First of all, in make_array, you just need to replace pd by pl and use import polars as pl in the beginning of the Python script.

Then, for the merge_factors function, the join, the column drop and the sort needs to be slightly modified. Here is an example:

def merge_factors(network, elim_order):   
    print("###########################################")
    print(f"Elimination order: {elim_order}")
    print(f"Elimination order length: {len(elim_order)}")
    print("###########################################") 
    eliminate_node = elim_order[0] # note: this is the node to be eliminated
    factor_list = [] # list to store the relevant factors

    for network_key, network_df in network.items():  
        if elim_order[0] in network_df.columns:
            factor_list.append(network_key) # append the relevant factors to the list

    while len(factor_list) > 1: # as long as there are more than one relevant factors
        factor_1, factor_2 = factor_list[:2]
        merge_on = [col for col in network[factor_1].columns if col != "prob" and col in network[factor_2].columns] # merge on all columns except for the probability column

        network[factor_1].sort(by="prob", in_place=True)
        network[factor_2].sort(by="prob", in_place=True)

        start_time = time.time()
        print(f"Merging {factor_1} and {factor_2} on {merge_on}")
        print(f"{factor_1}: {network[factor_1].shape[0]} rows * {network[factor_1].shape[1]} columns")
        print(f"{factor_2}: {network[factor_2].shape[0]} rows * {network[factor_2].shape[1]} columns")
        print(f"Starting merge ...")
        print(factor_1, factor_2, merge_on)
        network[factor_2] = network[factor_1].join(network[factor_2], on=merge_on, suffix='_f2', how='inner').rename({'prob': 'prob_f1'}) # merge the two relevant factors
        end_time = time.time()
        elapsed_time = end_time - start_time
        print(f"Merging complete: {elapsed_time} seconds")

        network[factor_2]['prob'] = network[factor_2]['prob_f1'] * network[factor_2]['prob_f2'] # calculate the new probability
        print(f"Calculate new probability complete")
        print(f"Drop redundant columns ...")
        network[factor_2].drop_in_place('prob_f1') # drop the old probability columns
        network[factor_2].drop_in_place('prob_f2') # drop the old probability columns
        print(f"Drop redundant columns complete")
        #print(f"Merged frame: {network[factor_2]}")
        print(f"Deleting {factor_1} ...")
        del network[factor_1] # delete the factor that was merged
        print(f"Delete complete")

        factor_list.pop(0)
    
    elim_order.pop(0)
    return eliminate_node

As for the function marginalize, here is the modified version:

def marginalize(node, relevant_factor_key, network):
    relevant_factor = network[relevant_factor_key]
    print(f"Marginalizing {node}: {relevant_factor .shape[0]} rows * {relevant_factor .shape[1]} columns ...")

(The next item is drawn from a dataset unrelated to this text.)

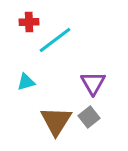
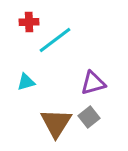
purple triangle: rotated 44 degrees clockwise
brown triangle: moved 2 px down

    if len(relevant_factor.columns) > 2 and node in relevant_factor.columns:
        relevant_factor.drop_in_place(node)
        relevant_factor = relevant_factor.groupby(relevant_factor.columns[:-1])["prob"].sum().rename({'prob_sum': 'prob'})
        print(f"Marginalization complete")
        network[relevant_factor_key] = relevant_factor
    return

The code is barely tested but the behaviour seems the same and the performance is clearly improved. Indeed, the time of the whole script decreases from 45.3 seconds to 10.8 seconds. This means this new version is 4.2 times faster on my 6-core machine (i5-9600KF CPU).

I think the resulting code is still sub-optimal, but this is hard to do better in Python without deeply change the code and make it far more complex (certainly with a speed-up that will not worth the effort).

Note that the random seed needs to be set to compare results (including timings).

Alose please note that using 32-bit floats rather than 64-bit ones might be particularly well-suited here since probabilities hardly need >6 digits (relative) precision. This can speed-up the computation further and reduce the memory footprint.